Man, what took me so long? Here are the things I wish I could have told myself at least a year or two ago:
  1. If you're worried about the language changes being too cumbersome, you can relax. Almost everything you're used to using is still there. More importantly, the IntelliSense features in Visual Studio.NET 2005 are so vastly superior to previous versions that you're immediately alerted to important changes.
  2. Speaking of which, I can't say enough good things about the IntelliSense. I mean, I appreciated auto-completion of code and prompts for proper structure, but I was also annoyed at how VB6 would throw a hissy-fit if you deigned to move off a line before you had completed it. Now the syntax checking is unobtrusive and in the background: errors are called out with the little underlining squigglies you're used to seeing for spell- and grammar-checks in Office. Unused or undeclared variables are called out. And it even auto-corrects certain mistakes: I had forgotten that they threw out the "Set" keyword for object assignments (e.g. Set obj = New(, QuoteWerks.Application)) but IntelliSense was so smoothly correcting it behind me that I didn't notice for several hours.
  3. The form drawing features are equally unobtrusive but compellingly useful. As you drop and move controls on the form, the environment automatically handles alignment and spacing, showing you what it's measuring from with little red lines . . . again, helpful without being bossy.

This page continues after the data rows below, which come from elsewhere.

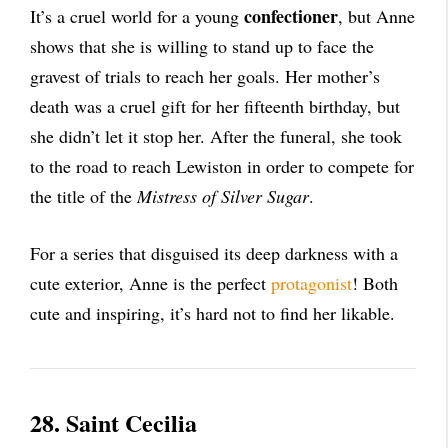
confectioner
It’s a cruel world for a young
, but Anne
shows that she is willing to stand up to face the
gravest of trials to reach her goals. Her mother’s
death was a cruel gift for her fifteenth birthday, but
she didn’t let it stop her. After the funeral, she took
to the road to reach Lewiston in order to compete for
the title of the
Mistress of Silver Sugar
.
For a series that disguised its deep darkness with a
cute exterior, Anne is the perfect
protagonist
! Both
cute and inspiring, it’s hard not to find her likable.
28. Saint Cecilia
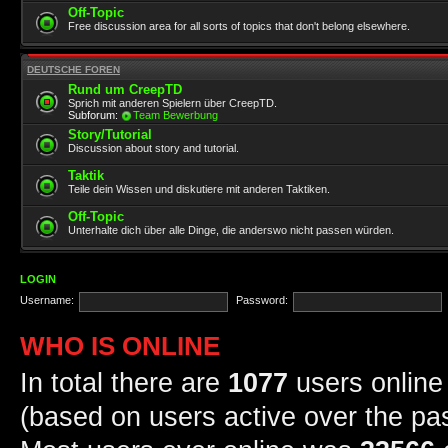
Off-Topic
Free discussion area for all sorts of topics that don't belong elsewhere.
DEUTSCHE FOREN
Rund um CreepTD
Sprich mit anderen Spielern über CreepTD.
Subforum:
Team Bewerbung
Story/Tutorial
Discussion about story and tutorial.
Taktik
Teile dein Wissen und diskutiere mit anderen Taktiken.
Off-Topic
Unterhalte dich über alle Dinge, die anderswo nicht passen würden.
LOGIN
Username:
Password:
WHO IS ONLINE
In total there are
1077
users online 
(based on users active over the pa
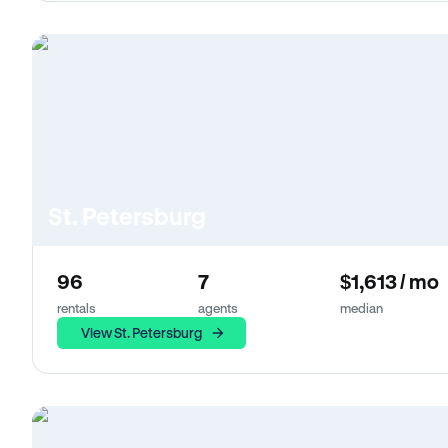
St. Petersburg
96
7
$1,613 / mo
rentals
agents
median
View St. Petersburg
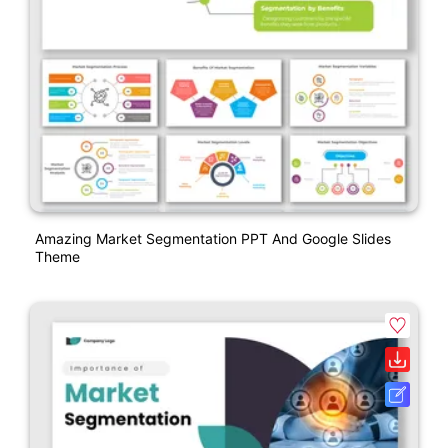
Amazing Market Segmentation PPT And Google Slides
Theme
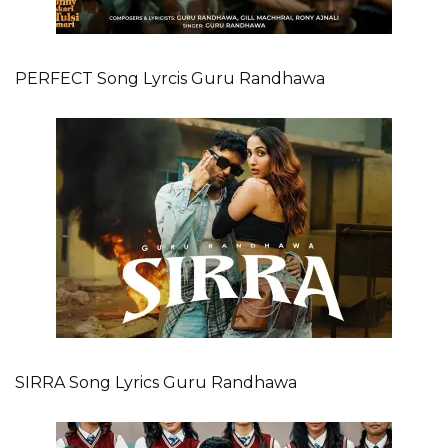
PERFECT Song Lyrcis Guru Randhawa
SIRRA Song Lyrics Guru Randhawa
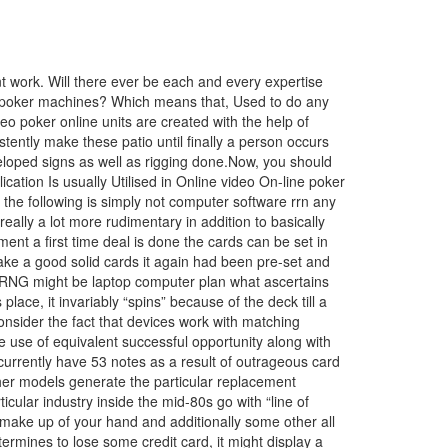
 work. Will there ever be each and every expertise
deo poker machines? Which means that, Used to do any
 poker online units are created with the help of
ntly make these patio until finally a person occurs
veloped signs as well as rigging done.Now, you should
cation Is usually Utilised in Online video On-line poker
he following is simply not computer software rrn any
ally a lot more rudimentary in addition to basically
t a first time deal is done the cards can be set in
 make a good solid cards it again had been pre-set and
t RNG might be laptop computer plan what ascertains
ace, it invariably “spins” because of the deck till a
 consider the fact that devices work with matching
 use of equivalent successful opportunity along with
currently have 53 notes as a result of outrageous card
her models generate the particular replacement
lar industry inside the mid-80s go with “line of
make up of your hand and additionally some other all
termines to lose some credit card, it might display a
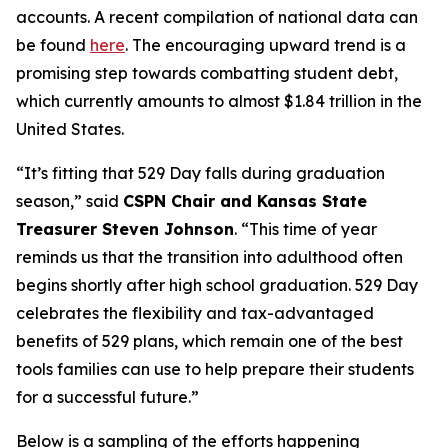
accounts. A recent compilation of national data can
be found
here
. The encouraging upward trend is a
promising step towards combatting student debt,
which currently amounts to almost $1.84 trillion in the
United States.
“It’s fitting that 529 Day falls during graduation
season,” said
CSPN Chair and Kansas State
Treasurer Steven Johnson
. “This time of year
reminds us that the transition into adulthood often
begins shortly after high school graduation. 529 Day
celebrates the flexibility and tax-advantaged
benefits of 529 plans, which remain one of the best
tools families can use to help prepare their students
for a successful future.”
Below is a sampling of the efforts happening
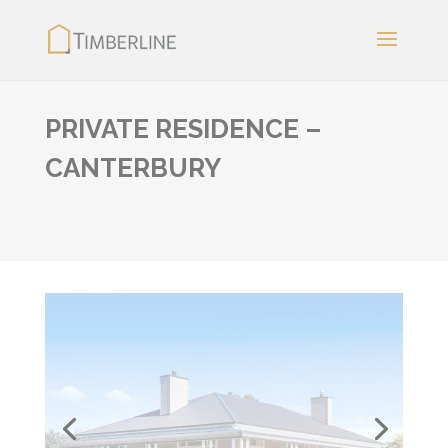
PRIVATE RESIDENCE –
CANTERBURY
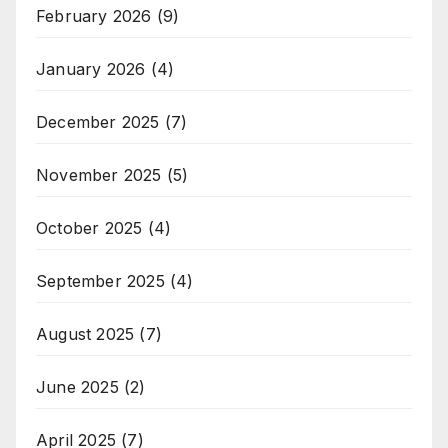
February 2026
(9)
January 2026
(4)
December 2025
(7)
November 2025
(5)
October 2025
(4)
September 2025
(4)
August 2025
(7)
June 2025
(2)
April 2025
(7)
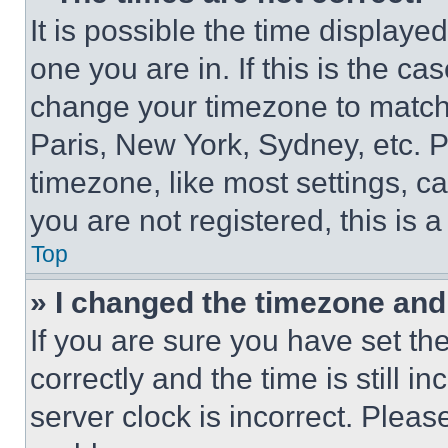
It is possible the time displaye
one you are in. If this is the c
change your timezone to match 
Paris, New York, Sydney, etc. 
timezone, like most settings, ca
you are not registered, this is 
Top
» I changed the timezone and t
If you are sure you have set 
correctly and the time is still i
server clock is incorrect. Please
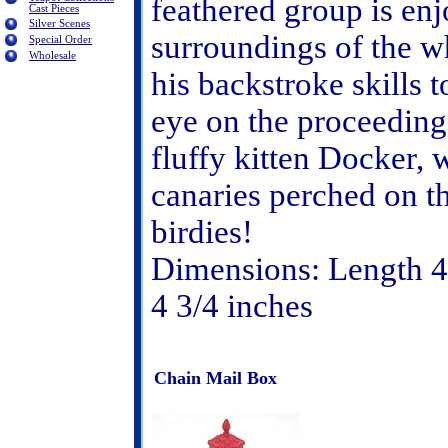
feathered group is enj
Cast Pieces
Silver Scenes
surroundings of the w
Special Order
Wholesale
his backstroke skills 
eye on the proceedings
fluffy kitten Docker, w
canaries perched on t
birdies!
Dimensions: Length 4 
4 3/4 inches
Chain Mail Box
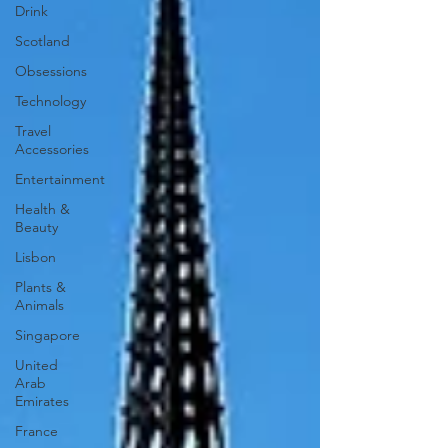
Drink
Scotland
Obsessions
Technology
Travel
Accessories
Entertainment
Health &
Beauty
Lisbon
Plants &
Animals
Singapore
United
Arab
Emirates
France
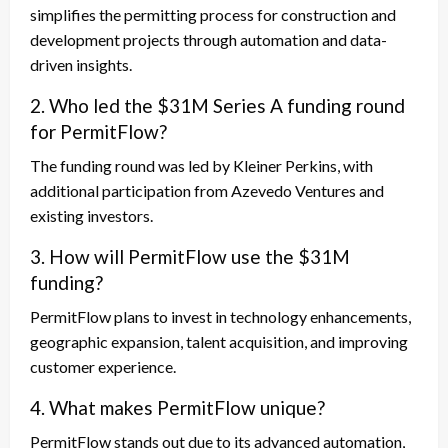
simplifies the permitting process for construction and
development projects through automation and data-
driven insights.
2. Who led the $31M Series A funding round
for PermitFlow?
The funding round was led by Kleiner Perkins, with
additional participation from Azevedo Ventures and
existing investors.
3. How will PermitFlow use the $31M
funding?
PermitFlow plans to invest in technology enhancements,
geographic expansion, talent acquisition, and improving
customer experience.
4. What makes PermitFlow unique?
PermitFlow stands out due to its advanced automation,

  4. The changes that have been made to the language are sensible ones. The inexorable push towards object-orientation is good, really, even if you've still managed to get through your career without ever writing a class module. It might seem a little odd to think of a form or even a string as a class, but the moment you start using them that way, you're glad about it. All the string-manipulation funtions are now methods on the String class, so you can pop them onto the end of an expression instead of at the beginning (e.g. obj.FirstName.Rtrim() instead of Rtrim(obj.FirstName). And again, the IDE does such a good job of autogenerating all the class-related code that you'll hardly notice.
  5. Web services really do make sense. I was extremely skeptical about the idea at first: "Oh, gee, now we're not only breaking things into different components, but now they're going to live on different machines, too? That will be a joy to debug." But we already have lots of client-server applications talking to each other -- it's just that we had gotten used to using TCP/IP sockets and protocols and such. Now the machinery for inter-machine communication is really easy. I once made a COM+ application as a debugging sample, and it was really hard and next-to-useless. But the .NET web service stuff was easy to use . . . so easy, in fact, that we will see the opposite problem, in which people start making web services for functions that have no business being web services.
  6. Installing the .NET Framework is not that big of a deal. It may seem like a massive runtime engine to install, but with bandwidth and diskspace so plentiful, does it really matter if the runtime is 5 MB or 50 MB, as long as you have to install one at all?
  7. Structured error handling (Try...Catch...Finally) is sooooo much nicer than the old kludgy way of using labelled blocks of error-handling code at the end of a Sub. It's so good that hack programmers like me will actually start doing some real error-handling, instead of throwing in "On Error Resume Next" and praying a lot.
  8. Visual Studio.NET 2005 follows Larry Wall's primary directive for programming environments: "Easy things should be easy, and difficult things should be possible." Easy things, like sending an email, or preserving a form's position between runs, are very easy. Hard things, like rolling your own controls, are more possible than ever, thanks to the class-oriented aspects of everything.

Right now, I'm having a hard time thinking about going back to VB6. So if you haven't tried it, I think you can stop waiting.